Pour défendre leur client, les avocats de la défense appuieront sur la corde sensible de la maladie de Behadj : «Il a dû quitter l'école à cause de sa maladie et il est handicapé de la jambe gauche à plus de 80%», dira l'un d'eux en ajoutant que le père avait emmené son fils à l'étranger pour des soins mais que l'intervention chirurgicale n'avait finalement pas servi à grand-chose.
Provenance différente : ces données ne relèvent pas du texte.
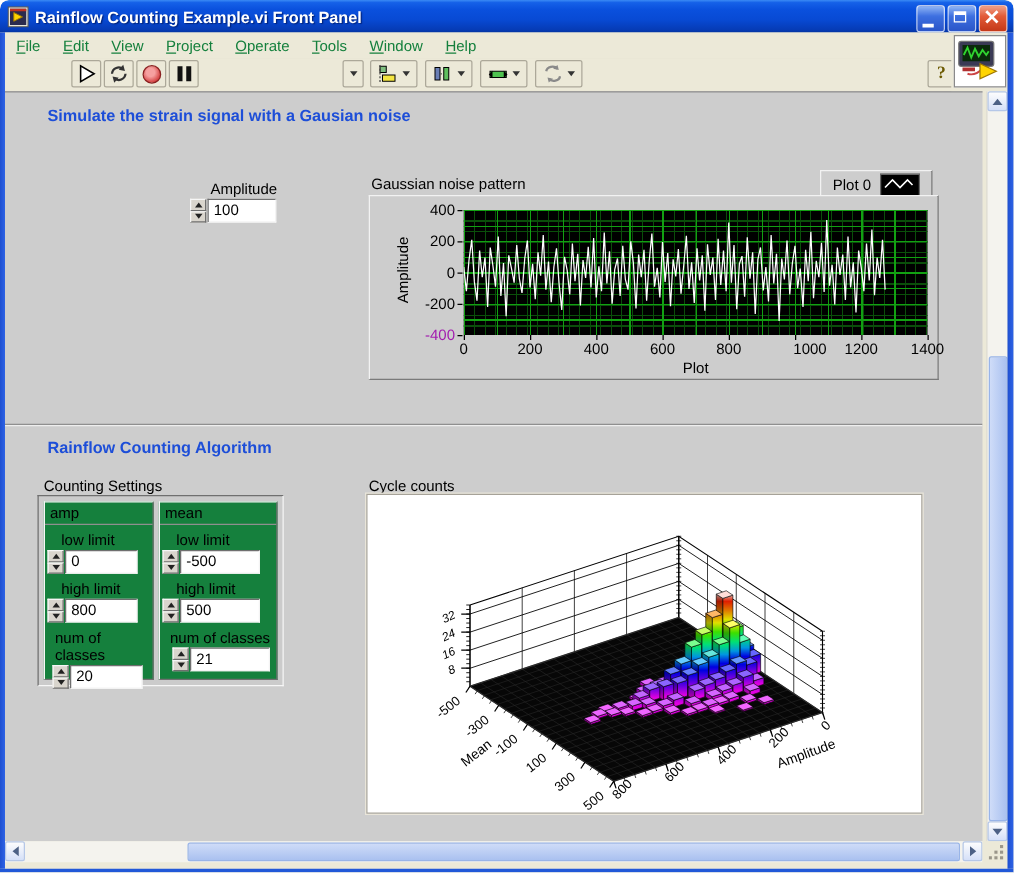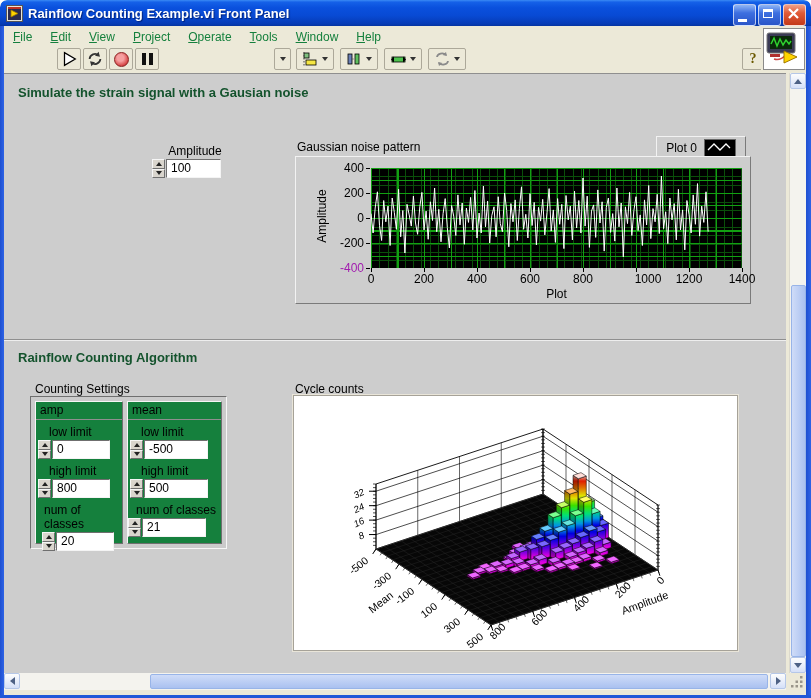"Simulate the strain signal with" .heading { color: #14532d -> #1d4ed8; margin-left: none -> 20px }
La défense déplorera également que la permanence de la sûreté de wilaya n'ait pas daigné enregistrer la plainte de leur client, «ce qui aurait peut-être évité que l'on arrive à ce gâchis». Sur les circonstances du meurtre, les avocats évoqueront la configuration du quartier qui ne permettait pas à leur client de rentrer chez lui sans passer par l'allée où se trouvait justement la victime : «Belhadj n'avait que cet accès pour rentrer chez lui, il ne cherchait donc pas la victime. La rencontre était fortuite», ont-ils soutenu en présentant un dossier de photographies représentant le quartier pour étayer leur argument. Ils finiront par mettre en évidence la nature pacifique de leur client, non-violent, qui a longtemps été la tête de turc de la victime. Ils demanderont la prise en considération du recours déposé avant l'ouverture des plaidoiries et réclameront la mansuétude du tribunal et les circonstances atténuantes pour l'accusé.

En revenant de la salle des délibérations, le tribunal criminel annoncera le rejet du recours concernant la requalification des faits de meurtre avec préméditation en coups et blessures volontaires ayant entraîné la mort sans intention de la donner. En revanche, la cour fera preuve de clémence à l'égard de l'accusé en lui accordant les plus larges circonstances atténuantes : reconnu coupable de meurtre avec préméditation, il écopera de cinq ans de prison ferme.

Verdict qui provoquera un remous dans la salle où les parents de la victime s'en prendront aux membres du tribunal : «Cinq ans, c'est tout ? Vous croyez qu'il a tué un oiseau ?», s'insurgera un proche alors que la grand-mère et la mère du défunt (qui avaient versé des larmes lors du réquisitoire et la plaidoirie de l'avocat de la partie civile) hurleront à l'injustice et la hogra. Ils continueront de crier leur colère dans la rue lorsque les agents de sécurité les auront forcés à quitter les locaux du tribunal criminel.